- _PASSAGE_:
--------------------------------------------------

Governor Andrew Cuomo stood before a room of labor leaders and business interests at an Association for a Better New York breakfast Thursday, flashing a slide decorated with corporate logos: Blackstone, Estee Lauder, Hearst, MasterCard. For contributions in the hundreds of thousands of dollars, Cuomo said, private business can join these companies in a new initiative to sponsor subway improvements. A separate "adopt-a-subway" program will allow companies to sponsor individual stations.

It is "very possible" that companies could earn naming rights for stations, MTA Chairman Joe Lhota told reporters after the speech, though details are still being hammered out.

"Through this first-of-its-kind program we are giving private sector partners an opportunity to play a part in bringing our subway system into the modern age," Cuomo said. "We've done this in the parks system, and it worked."

Cuomo's latest funding proposal comes at a crisis point for the MTA, which has accumulated tens of billions in debt. Aging infrastructure has compounded delays underground, where conditions are cramped and increasingly dangerous. While guidelines for corporate MTA sponsorship have existed since 2013, transit experts said Thursday that the adopt-a-subway aspect of this latest proposal raises questions about equity.

--------------------------------------------------

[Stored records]
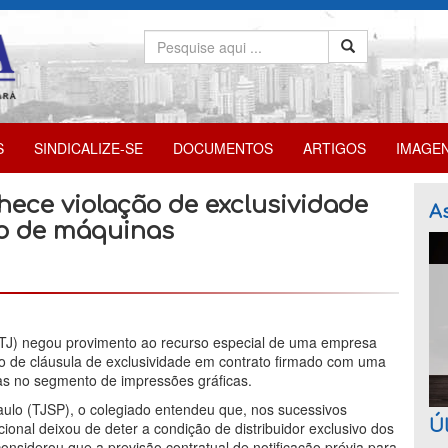
S
SINDICALIZE-SE
DOCUMENTOS
ARTIGOS
IMAGE
hece violação de exclusividade
As
ão de máquinas
(STJ) negou provimento ao recurso especial de uma empresa
ão de cláusula de exclusividade em contrato firmado com uma
as no segmento de impressões gráficas.
aulo (TJSP), o colegiado entendeu que, nos sucessivos
Úl
ional deixou de deter a condição de distribuidor exclusivo dos
onsiderou que a previsão contratual de notificação prévia para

--------------------------------------------------

- _TASKS TO COMPLETE_:
1. According to the passage on subway sponsorship, since what year have guidelines for corporate MTA sponsorship existed?
2. Write out the passage on subway sponsorship starting at "Governor Andrew Cuomo" and ending at "sponsor individual stations.".
3. Name every company whose logo the passage on subway sponsorship says appeared on Cuomo's slide.

- _SOLVED TASKS_:
1. Since 2013.

2.
Governor Andrew Cuomo stood before a room of labor leaders and business interests at an Association for a Better New York breakfast Thursday, flashing a slide decorated with corporate logos: Blackstone, Estee Lauder, Hearst, MasterCard. For contributions in the hundreds of thousands of dollars, Cuomo said, private business can join these companies in a new initiative to sponsor subway improvements. A separate "adopt-a-subway" program will allow companies to sponsor individual stations.

3. Blackstone, Estee Lauder, Hearst, MasterCard